Putting it all together:
F == + swons [popdd over] infra uncons
And:
fib_gen == [1 1 F]
define('fib == + swons [popdd over] infra uncons')
define('fib_gen == [1 1 fib]')
J('fib_gen 10 [x] times')
1 2 3 5 8 13 21 34 55 89 [144 89 fib]
Project Euler Problem Two
By considering the terms in the Fibonacci sequence whose values do not exceed four million, find the sum of the even-valued terms.
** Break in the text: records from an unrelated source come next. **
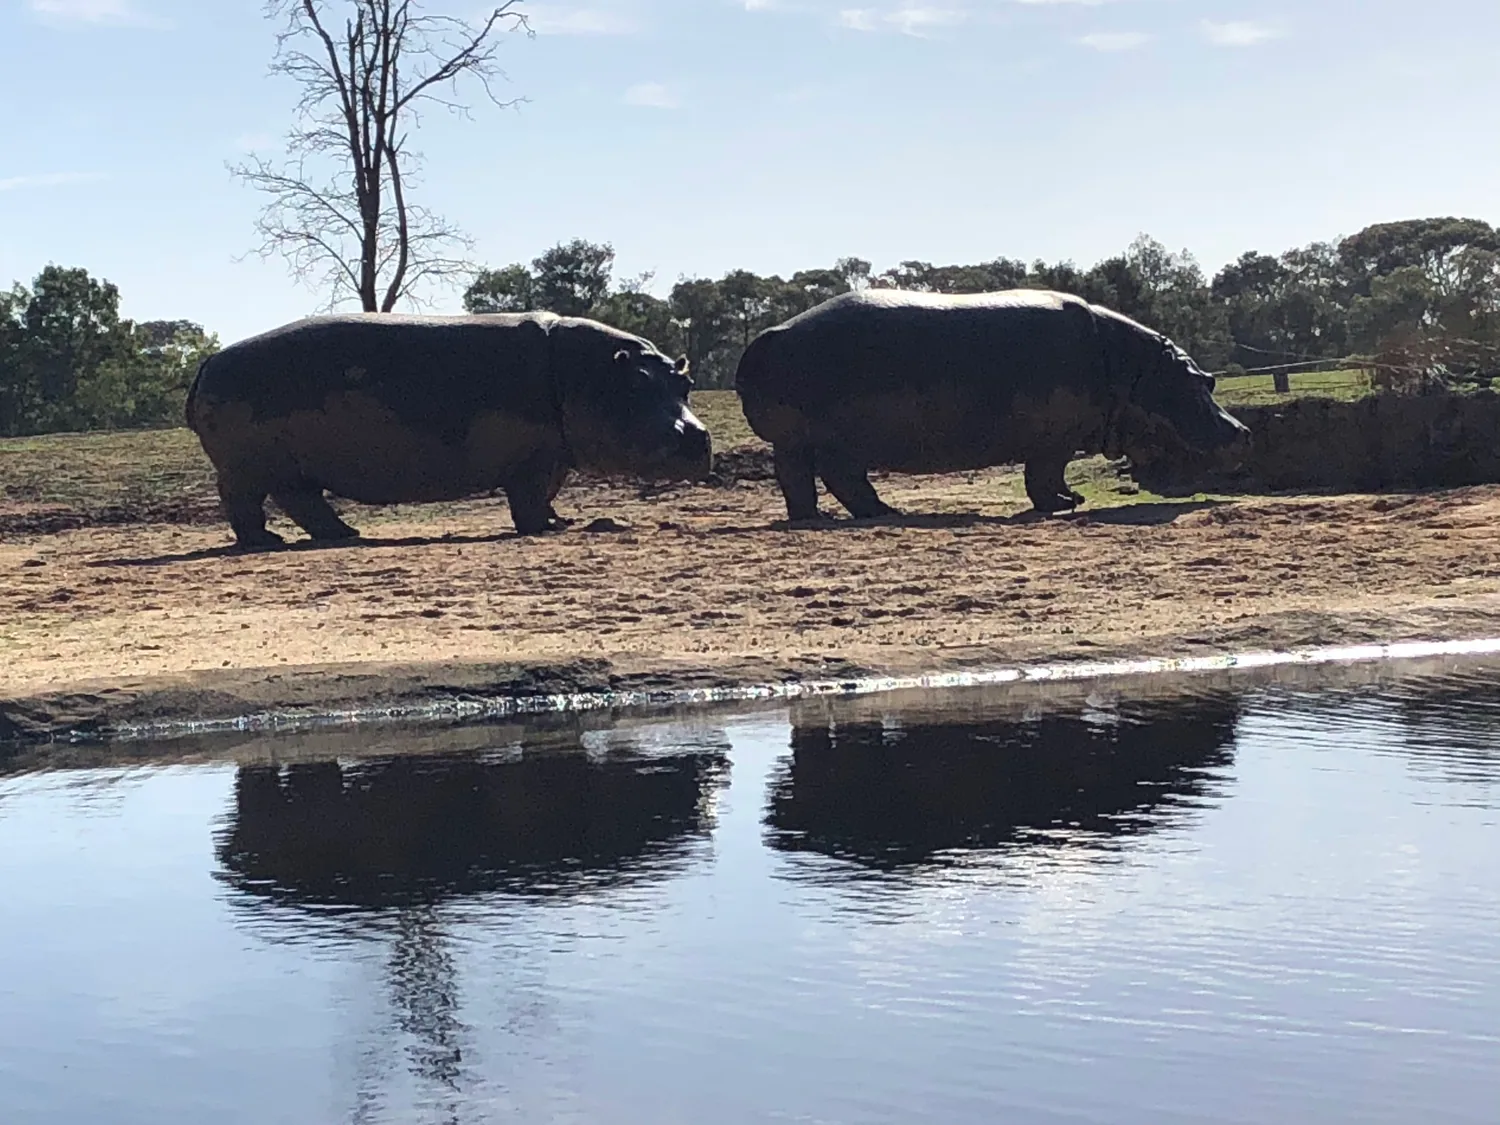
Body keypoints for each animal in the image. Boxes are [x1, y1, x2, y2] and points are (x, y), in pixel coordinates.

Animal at [186, 313, 712, 546]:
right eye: (637, 385)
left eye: (685, 382)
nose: (698, 436)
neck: (589, 374)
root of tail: (207, 364)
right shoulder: (533, 460)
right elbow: (528, 498)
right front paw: (544, 529)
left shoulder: (556, 457)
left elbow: (548, 494)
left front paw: (560, 522)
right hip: (249, 467)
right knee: (248, 503)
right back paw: (269, 542)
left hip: (283, 468)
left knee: (302, 503)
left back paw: (346, 533)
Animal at [734, 289, 1250, 521]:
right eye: (1200, 383)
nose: (1244, 432)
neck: (1135, 370)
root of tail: (770, 334)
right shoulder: (1055, 440)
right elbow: (1044, 476)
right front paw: (1068, 504)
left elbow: (1044, 476)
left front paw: (1070, 501)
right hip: (819, 439)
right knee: (826, 477)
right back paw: (874, 514)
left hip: (814, 441)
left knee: (812, 480)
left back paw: (843, 515)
Now that we have a generator for the Fibonacci sequence, we need a function that adds a term in the sequence to a sum if it is even, and pops it otherwise.
define('PE2.1 == dup 2 % [+] [pop] branch')
And a predicate function that detects when the terms in the series "exceed four million".
define('>4M == 4000000 >')
Now it's straightforward to define PE2 as a recursive function that generates terms in the Fibonacci sequence until they exceed four million and sums the even ones.
define('PE2 == 0 fib_gen x [pop >4M] [popop] [[PE2.1] dip x] primrec')
J('PE2')
4613732
Here's the collected program definitions:
fib == + swons [popdd over] infra uncons
fib_gen == [1 1 fib]
even == dup 2 %
>4M == 4000000 >
PE2.1 == even [+] [pop] branch
PE2 == 0 fib_gen x [pop >4M] [popop] [[PE2.1] dip x] primrec
Even-valued Fibonacci Terms
Using o for odd and e for even:
o + o = e
e + e = e
o + e = o
So the Fibonacci sequence considered in terms of just parity would be:
o o e o o e o o e o o e o o e o o e
1 1 2 3 5 8 . . .
Every third term is even.
J('[1 0 fib] x x x') # To start the sequence with 1 1 2 3 instead of 1 2 3.
1 1 2 [3 2 fib]
Drive the generator three times and popop the two odd terms.
J('[1 0 fib] x x x [popop] dipd')
2 [3 2 fib]
define('PE2.2 == x x x [popop] dipd')
J('[1 0 fib] 10 [PE2.2] times')
2 8 34 144 610 2584 10946 46368 196418 832040 [1346269 832040 fib]
Replace x with our new driver function PE2.2 and start our fib generator at 1 0.
J('0 [1 0 fib] PE2.2 [pop >4M] [popop] [[PE2.1] dip PE2.2] primrec')
4613732
How to compile these?
You would probably start with a special version of G, and perhaps modifications to the default x?